» Your assignment:
Lines containing the word "elbow" are to be copied from the data below.

Stored data entries
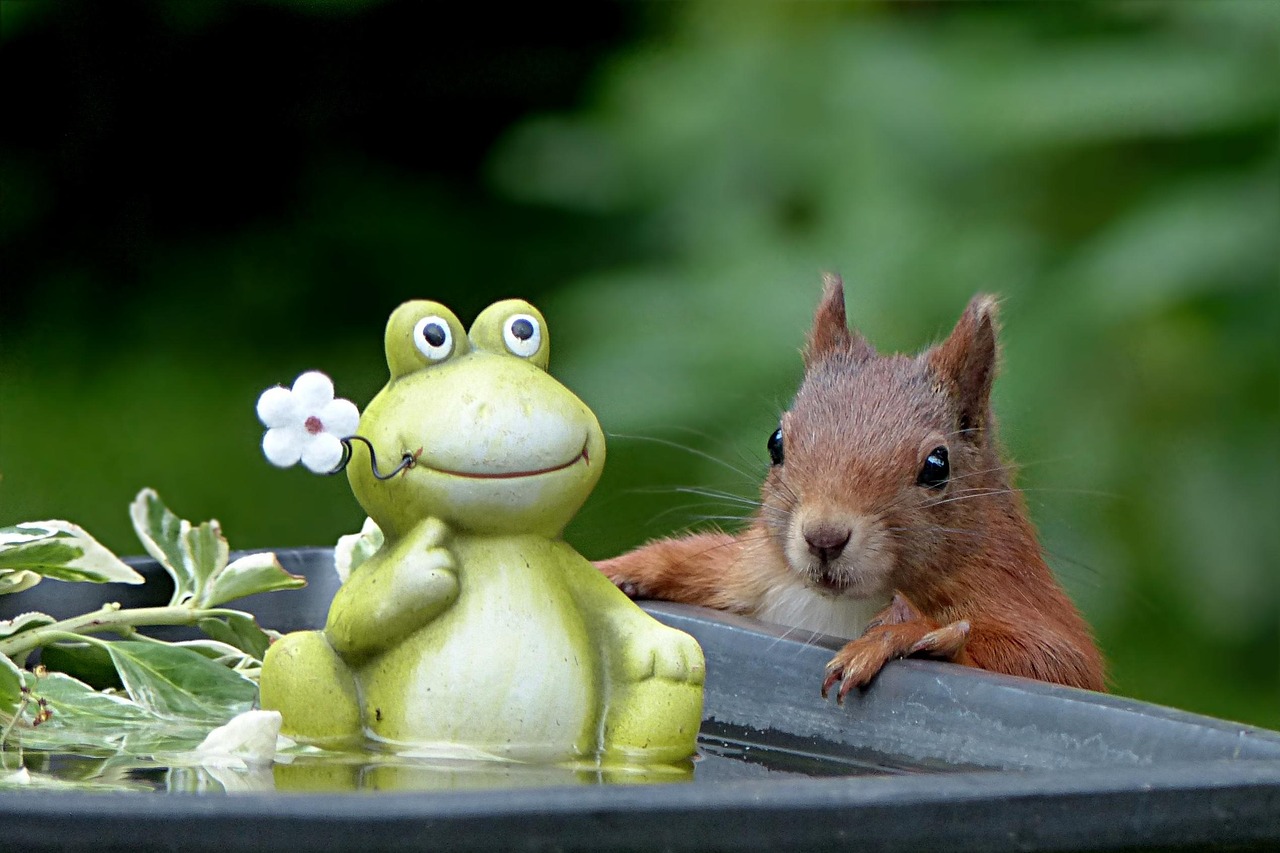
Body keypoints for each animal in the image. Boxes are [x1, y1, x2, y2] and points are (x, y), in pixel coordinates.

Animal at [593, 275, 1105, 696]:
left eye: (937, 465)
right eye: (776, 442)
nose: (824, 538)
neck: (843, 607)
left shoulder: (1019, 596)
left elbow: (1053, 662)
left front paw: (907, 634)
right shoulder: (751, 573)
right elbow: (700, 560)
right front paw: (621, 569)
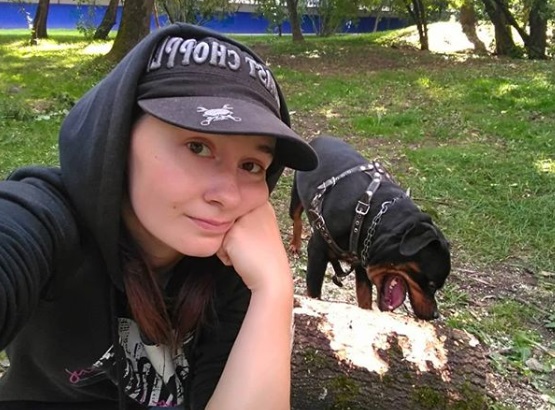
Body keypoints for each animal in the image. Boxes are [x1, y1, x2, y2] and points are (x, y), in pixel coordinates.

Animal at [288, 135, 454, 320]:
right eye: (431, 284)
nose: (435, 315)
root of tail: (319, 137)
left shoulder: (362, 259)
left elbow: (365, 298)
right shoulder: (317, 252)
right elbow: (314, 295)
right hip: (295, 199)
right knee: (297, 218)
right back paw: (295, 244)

--

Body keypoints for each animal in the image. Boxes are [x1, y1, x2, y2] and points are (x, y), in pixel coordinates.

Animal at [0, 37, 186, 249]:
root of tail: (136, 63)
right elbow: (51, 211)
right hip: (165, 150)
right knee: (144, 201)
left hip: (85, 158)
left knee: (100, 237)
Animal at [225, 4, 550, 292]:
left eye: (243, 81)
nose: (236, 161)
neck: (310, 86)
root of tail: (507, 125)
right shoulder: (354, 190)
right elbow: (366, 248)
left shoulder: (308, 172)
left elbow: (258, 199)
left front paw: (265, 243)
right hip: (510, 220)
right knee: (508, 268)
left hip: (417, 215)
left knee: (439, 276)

» Task answer:
left elbow: (1053, 662)
right elbow: (700, 560)
left elbow: (365, 298)
right elbow: (314, 295)
right elbow: (51, 211)
right elbow: (366, 248)
left elbow: (258, 199)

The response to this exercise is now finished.